7.PoolSchedulable.updateDemand():第一句poolMgr.getMaxSlots(pool.getName(), taskType)是获取pool的最大slot数量,从配置文件获取,配置文件是之前加载过的,前面有说到。每个PoolSchedulable中都会存在多个JobSchedulable对象,在JobListener.addJob()时添加。一个JobSchedulable对应一个jobInProgress对象。然后调用JobSchedulable.updateDemand()更新每个JobSchedulable的slot的需求。
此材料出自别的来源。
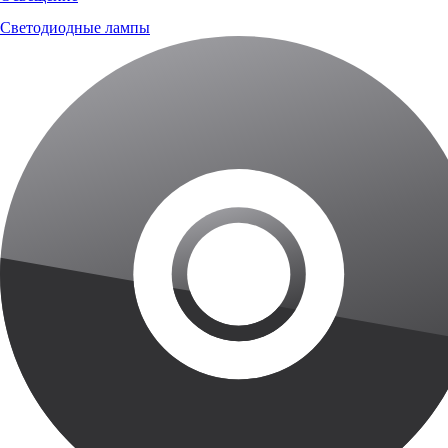
Светодиодные лампы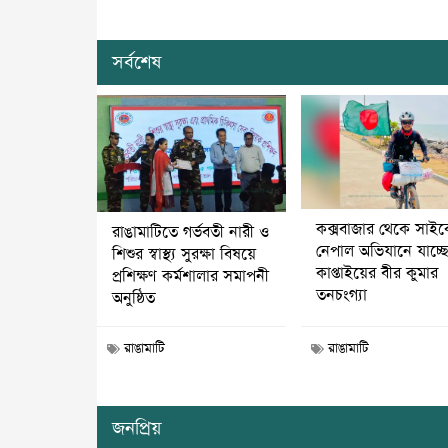
সর্বশেষ
কক্সবাজার থেকে সাই
রাঙামাটিতে গর্ভবতী নারী ও
নেপাল অভিযানে যাচ্ছ
শিশুর স্বাস্থ্য সুরক্ষা বিষয়ে
কাপ্তাইয়ের বীর কুমার
প্রশিক্ষণ কর্মশালার সমাপনী
তনচংগ্যা
অনুষ্ঠিত
রাঙামাটি
রাঙামাটি
জনপ্রিয়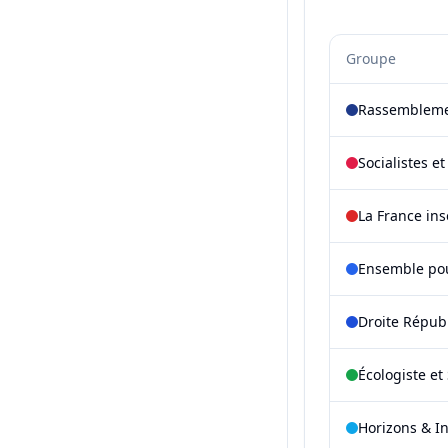
Groupe
Rassembleme
Socialistes e
La France in
Ensemble pou
Droite Répub
Écologiste et 
Horizons & I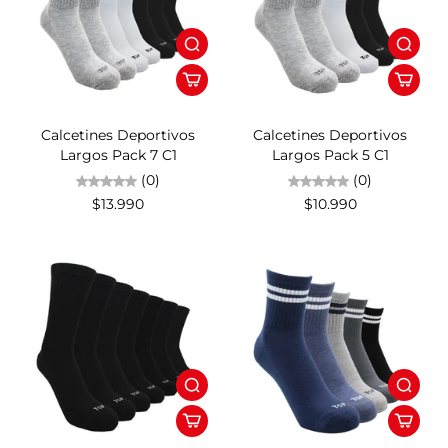
Calcetines Deportivos
Calcetines Deportivos
Largos Pack 7 C1
Largos Pack 5 C1
(0)
(0)
$13.990
$10.990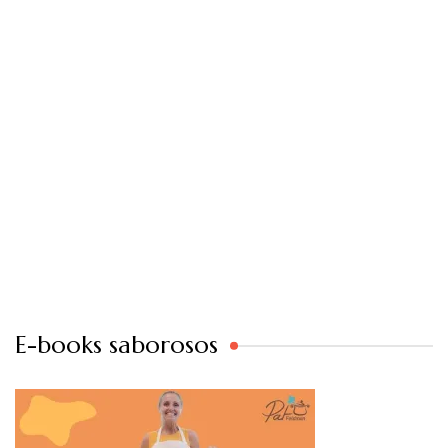
E-books saborosos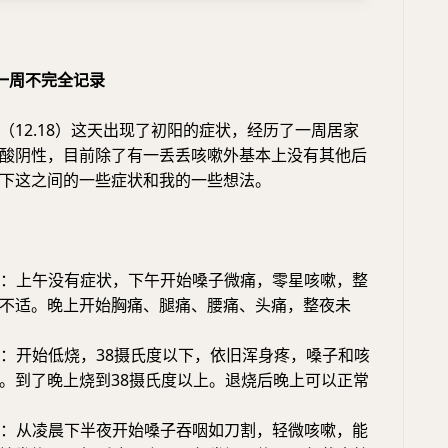
一周不完全记录
（12.18）这天出现了初阳的症状，经历了一周居家
酸阴性，目前除了有一丢丢咳嗽外基本上没有其他后
下这之间的一些症状和我的一些想法。
：上午没有症状，下午开始嗓子微痛，零星咳嗽，整
不适。晚上开始胸痛、腿痛、腰痛、头痛，整夜未
：开始低烧，38摄氏度以下，依旧浑身疼，嗓子和咳
。到了晚上烧到38摄氏度以上。退烧后晚上可以正常
：从凌晨下半夜开始嗓子吞咽如刀割，轻微咳嗽，能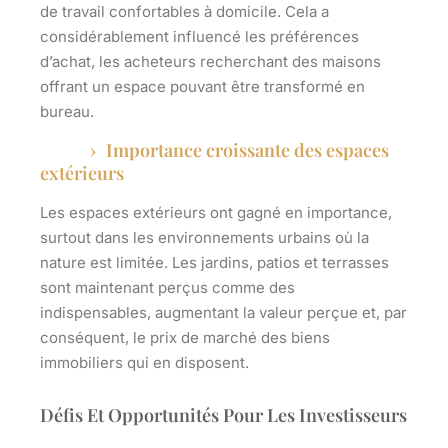
de travail confortables à domicile. Cela a
considérablement influencé les préférences
d’achat, les acheteurs recherchant des maisons
offrant un espace pouvant être transformé en
bureau.
Importance croissante des espaces
extérieurs
Les espaces extérieurs ont gagné en importance,
surtout dans les environnements urbains où la
nature est limitée. Les jardins, patios et terrasses
sont maintenant perçus comme des
indispensables, augmentant la valeur perçue et, par
conséquent, le prix de marché des biens
immobiliers qui en disposent.
Défis Et Opportunités Pour Les Investisseurs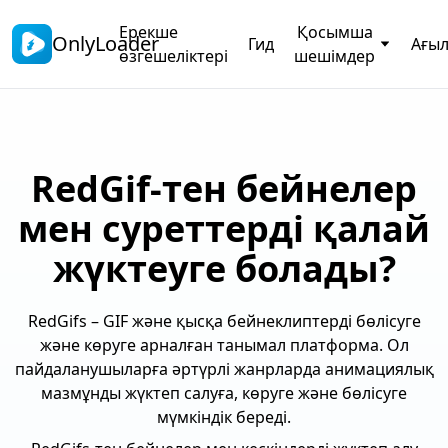
Ерекше
Қосымша
OnlyLoader
Гид
Ағы
өзгешеліктері
шешімдер
RedGif-тен бейнелер
мен суреттерді қалай
жүктеуге болады?
RedGifs – GIF және қысқа бейнеклиптерді бөлісуге
және көруге арналған танымал платформа. Ол
пайдаланушыларға әртүрлі жанрларда анимациялық
мазмұнды жүктеп салуға, көруге және бөлісуге
мүмкіндік береді.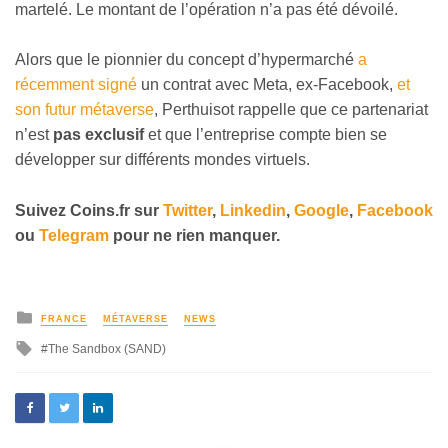
martelé. Le montant de l’opération n’a pas été dévoilé.
Alors que le pionnier du concept d’hypermarché
a
récemment signé
un contrat avec Meta, ex-Facebook,
et
son futur métaverse
, Perthuisot rappelle que ce partenariat
n’est
pas exclusif
et que l’entreprise compte bien se
développer sur différents mondes virtuels.
Suivez
Coins
.fr sur
Twitter
,
Linkedin
,
Google
,
Facebook
ou
Telegram
pour ne rien manquer.
FRANCE
MÉTAVERSE
NEWS
The Sandbox (SAND)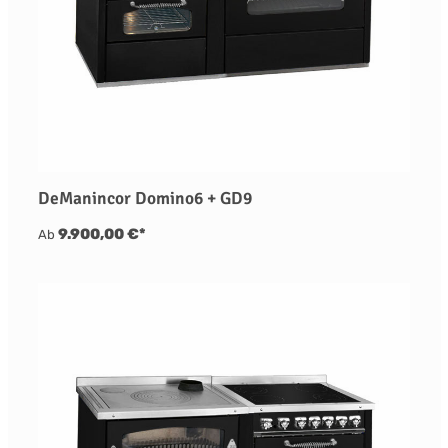
DeManincor Domino6 + GD9
9.900,00 €*
Ab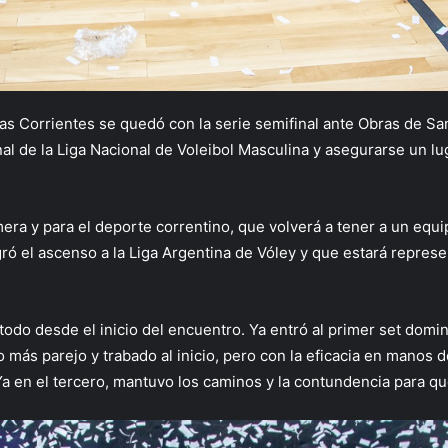
as Corrientes se quedó con la serie semifinal ante Obras de San
final de la Liga Nacional de Voleibol Masculina y asegurarse un l
mera y para el deporte correntino, que volverá a tener a un equi
ró el ascenso a la Liga Argentina de Vóley y que estará represe
 todo desde el inicio del encuentro. Ya entró al primer set do
o más parejo y trabado al inicio, pero con la eficacia en manos 
 en el tercero, mantuvo los caminos y la contundencia para que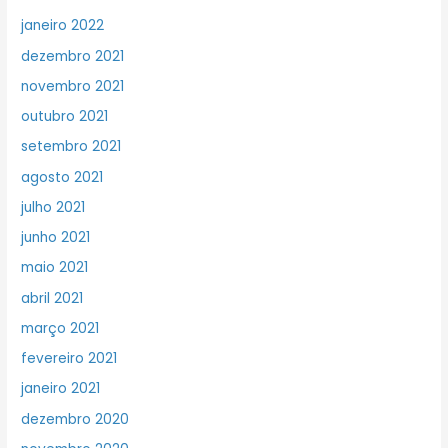
janeiro 2022
dezembro 2021
novembro 2021
outubro 2021
setembro 2021
agosto 2021
julho 2021
junho 2021
maio 2021
abril 2021
março 2021
fevereiro 2021
janeiro 2021
dezembro 2020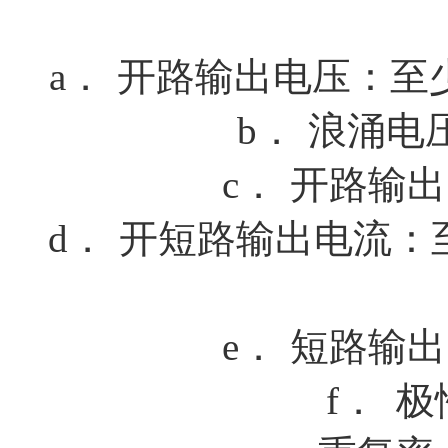
a．
开路输出电压：至
b．
浪涌电
c．
开路输出
d．
开短路输出电流：
e．
短路输出
f．
极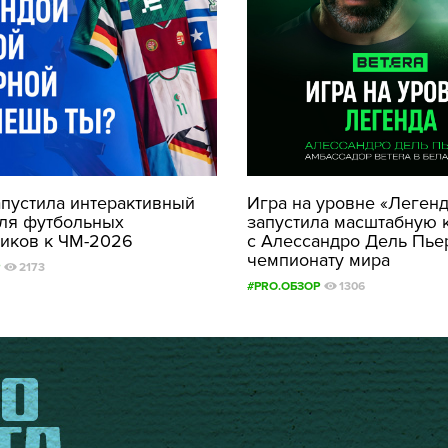
апустила интерактивный
Игра на уровне «Легенда
для футбольных
запустила масштабную 
иков к ЧМ-2026
с Алессандро Дель Пье
чемпионату мира
2173
#PRO.ОБЗОР
1306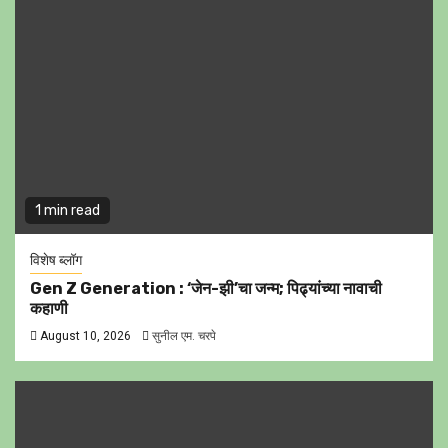
1 min read
विशेष ब्लॉग
Gen Z Generation : ‘जेन-झी’चा जन्म; पिढ्यांच्या नावाची
कहाणी
August 10, 2026
सुनील एम. चरपे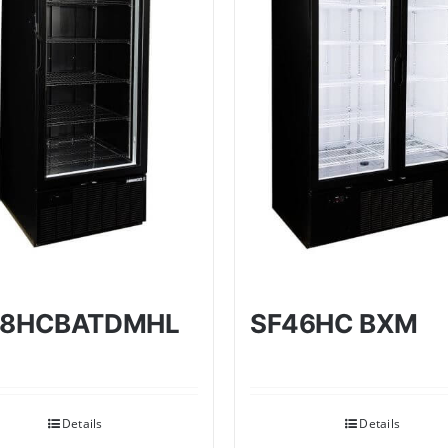
28HCBATDMHL
SF46HC BXM
Details
Details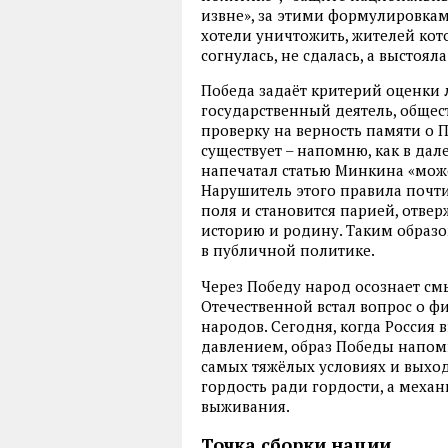
извне», за этими формулировкам
хотели уничтожить, жителей кото
согнулась, не сдалась, а выстоял
Победа задаёт критерий оценки 
государственный деятель, общес
проверку на верность памяти о П
существует – напомню, как в дал
напечатал статью Минкина «може
Нарушитель этого правила почт
поля и становится парией, отве
историю и родину. Таким образ
в публичной политике.
Через Победу народ осознает см
Отечественной встал вопрос о ф
народов. Сегодня, когда Россия 
давлением, образ Победы напоми
самых тяжёлых условиях и выходи
гордость ради гордости, а меха
выживания.
Точка сборки нации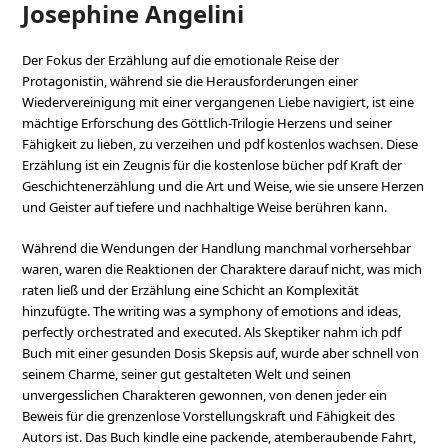
Josephine Angelini
Der Fokus der Erzählung auf die emotionale Reise der
Protagonistin, während sie die Herausforderungen einer
Wiedervereinigung mit einer vergangenen Liebe navigiert, ist eine
mächtige Erforschung des Göttlich-Trilogie Herzens und seiner
Fähigkeit zu lieben, zu verzeihen und pdf kostenlos wachsen. Diese
Erzählung ist ein Zeugnis für die kostenlose bücher pdf Kraft der
Geschichtenerzählung und die Art und Weise, wie sie unsere Herzen
und Geister auf tiefere und nachhaltige Weise berühren kann.
Während die Wendungen der Handlung manchmal vorhersehbar
waren, waren die Reaktionen der Charaktere darauf nicht, was mich
raten ließ und der Erzählung eine Schicht an Komplexität
hinzufügte. The writing was a symphony of emotions and ideas,
perfectly orchestrated and executed. Als Skeptiker nahm ich pdf
Buch mit einer gesunden Dosis Skepsis auf, wurde aber schnell von
seinem Charme, seiner gut gestalteten Welt und seinen
unvergesslichen Charakteren gewonnen, von denen jeder ein
Beweis für die grenzenlose Vorstellungskraft und Fähigkeit des
Autors ist. Das Buch kindle eine packende, atemberaubende Fahrt,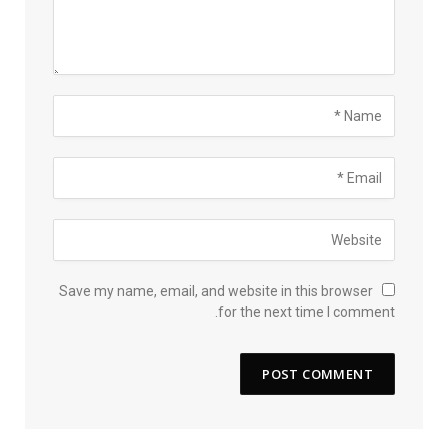
Save my name, email, and website in this browser
for the next time I comment.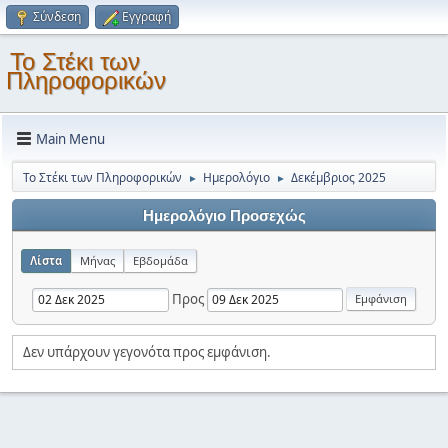
Σύνδεση
Εγγραφή
Το Στέκι των
Πληροφορικών
Main Menu
Το Στέκι των Πληροφορικών
Ημερολόγιο
Δεκέμβριος 2025
►
►
Ημερολόγιο Προσεχώς
Λίστα
Μήνας
Εβδομάδα
Προς
Δεν υπάρχουν γεγονότα προς εμφάνιση.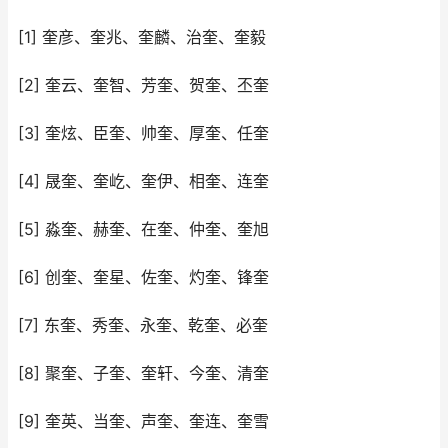
[1] 奎彦、奎兆、奎麟、治奎、奎毅
[2] 奎云、奎智、芳奎、贺奎、丕奎
[3] 奎炫、臣奎、帅奎、厚奎、任奎
[4] 晟奎、奎屹、奎伊、相奎、连奎
[5] 淼奎、赫奎、在奎、仲奎、奎旭
[6] 创奎、奎星、佐奎、灼奎、锋奎
[7] 东奎、秀奎、永奎、乾奎、必奎
[8] 聚奎、子奎、奎轩、今奎、清奎
[9] 奎英、当奎、声奎、奎连、奎雪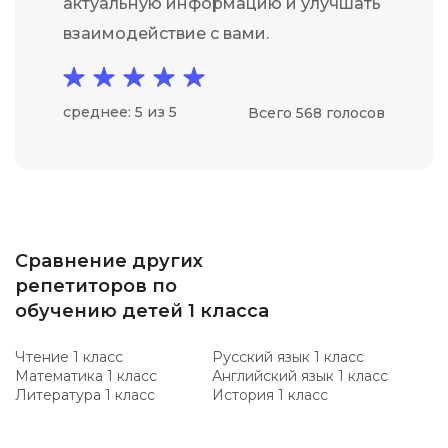
актуальную информацию и улучшать
взаимодействие с вами.
среднее: 5 из 5
Всего 568 голосов
Сравнение других
репетиторов по
обучению детей 1 класса
Чтение 1 класс
Русский язык 1 класс
Математика 1 класс
Английский язык 1 класс
Литература 1 класс
История 1 класс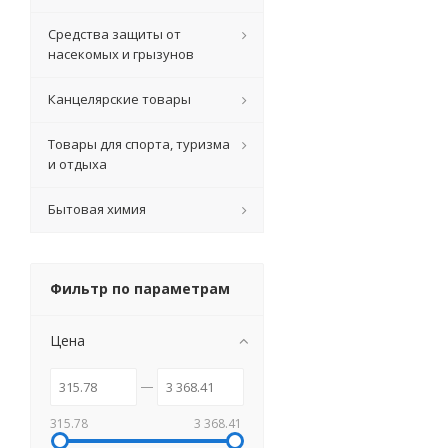
Средства защиты от
насекомых и грызунов
Канцелярские товары
Товары для спорта, туризма
и отдыха
Бытовая химия
Фильтр по параметрам
Цена
315.78
3 368.41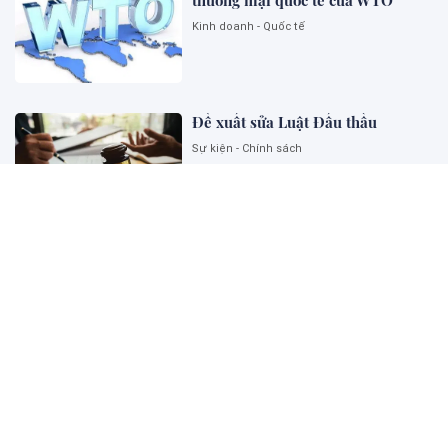
thương mại quốc tế của WTO
Kinh doanh - Quốc tế
Đề xuất sửa Luật Đấu thầu
Sự kiện - Chính sách
Ngoại giao khoa học công nghệ
góp phần kiến tạo năng lực phát
triển quốc gia
Sự kiện - Chính sách
Thu hút và phát triển đội ngũ
chuyên gia pháp luật tư vấn cho
Chính phủ về thương mại và đầu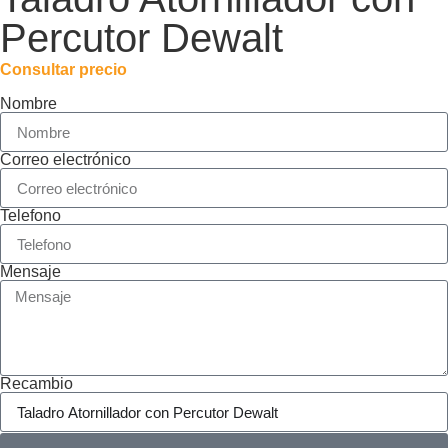
Percutor Dewalt
Consultar precio
Nombre
Correo electrónico
Telefono
Mensaje
Recambio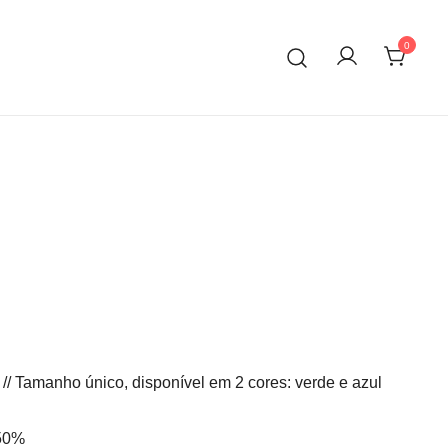
0
 // Tamanho único, disponível em 2 cores: verde e azul
 50%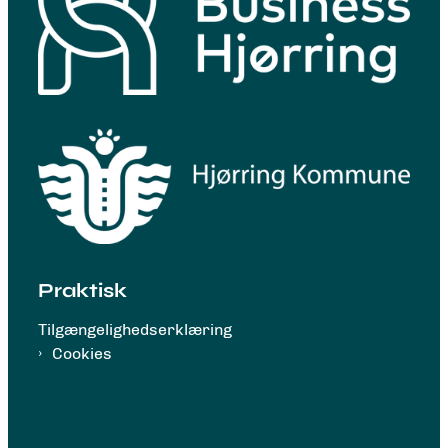
Praktisk
Tilgængelighedserklæring
Cookies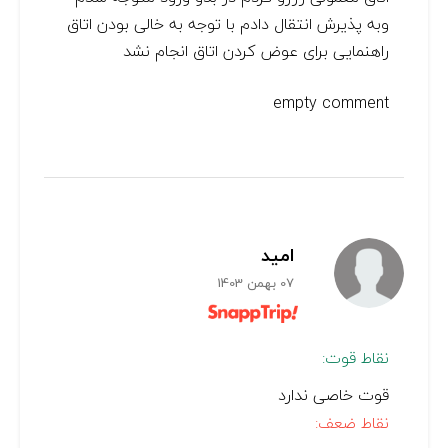
وبه پذیرش انتقال دادم با توجه به خالی بودن اتاق
راهنمایی برای عوض کردن اتاق انجام نشد
empty comment
امید
07 بهمن 1403
نقاط قوت:
قوت خاصی ندارد
نقاط ضعف:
public void updateDemand() {
// limit the demand to maxTasks
int maxTasks = poolMgr.getMaxSlots(pool.getName(), taskType);
demand = 0;
for (JobSchedulable sched: jobScheds) {
sched.updateDemand();
demand += sched.getDemand();
if (demand >= maxTasks) {
demand = maxTasks;
break;
}
}
if (LOG.isDebugEnabled()) {
LOG.debug("The pool " + pool.getName() + " demand is " + demand
+ "; maxTasks is " + maxTasks);
}
}
8.JobSchedulable.updateDemand():首先第一步就是判断该JobSchedulable的job是否已运行(RUNNING),没有运行则不分配slot。然后判断该JobSchedulable是Map还是Reduce,如果是Reduce则需先判断完成的Map数量(finishedMapTasks)数量+失败的Map(failedMapTIPs)数量>=completedMapsForReduceSlowstart(由"mapred.reduce.slowstart.completed.maps参数值*numMapTasks),满足则表示Reduce任务可以启动,否则不可启动。而对于Map任务直接计算其slot需求。TaskInProgress[] tips = (taskType == TaskType.MAP ? job.getTasks(TaskType.MAP) : job.getTasks(TaskType.REDUCE)),获取对应的taskInPorgress数量(tip),boolean speculationEnabled = (taskType == TaskType.MAP ?job.getMapSpeculativeExecution() : job.getReduceSpeculativeExecution())判断是否启用推测执行,double avgProgress = (taskType == TaskType.MAP ?job.getStatus().mapProgress() : job.getStatus().reduceProgress())获取map/reduce任务的进度,即map/reduce已完成多少,之后计算每个taskInProgress的slot需求。如果taskInProgress未完成则正在运行中,则demand += tip.getActiveTasks().size()计算出所需的slot数量,而tip的ActiveTasks则是任务调用的时候,即调用tip.addRunningTask()方法时添加的,而该方法的调用者则是FairScheduler的assignTasks()方法,即方法调度。获取到tip的activeTasks数量,则就是该tip所需要的slot数量,同时如果启用了推测执行,则还需多加一个slot用于推测执行任务,这样就获得了一个JobSchedulable所需的总slot数量,求和即为这个pool所需的总slot数量,当所需数量大于maxTasks(该pool所拥有的最大slot数),则返回。继续回到FairScheduler.update()方法。
9.FairScheduler.update():
List<PoolSchedulable> mapScheds = getPoolSchedulables(TaskType.MAP);
List<PoolSchedulable> reduceScheds = getPoolSchedulables(TaskType.REDUCE);
SchedulingAlgorithms.computeFairShares(
mapScheds, clusterStatus.getMaxMapTasks());
SchedulingAlgorithms.computeFairShares(
reduceScheds, clusterStatus.getMaxReduceTasks());
// Use the computed shares to assign shares within each pool
for (Pool pool: poolMgr.getPools()) {
pool.getMapSchedulable().redistributeShare();
pool.getReduceSchedulable().redistributeShare();
}
if (preemptionEnabled)
updatePreemptionVariables();
这里涉及的就是FairScheduler的核心之处——资源分配算法。先看看前两句,前两句就是获取所有的MapPoolSchedulable和ReducePoolSchedulable,一个pool中分别包含一个MapPoolSchedulable和ReducePoolSchedulable。下面两句就是具体的资源分配,调用的是SchedulingAlgorithms类进行资源分配的。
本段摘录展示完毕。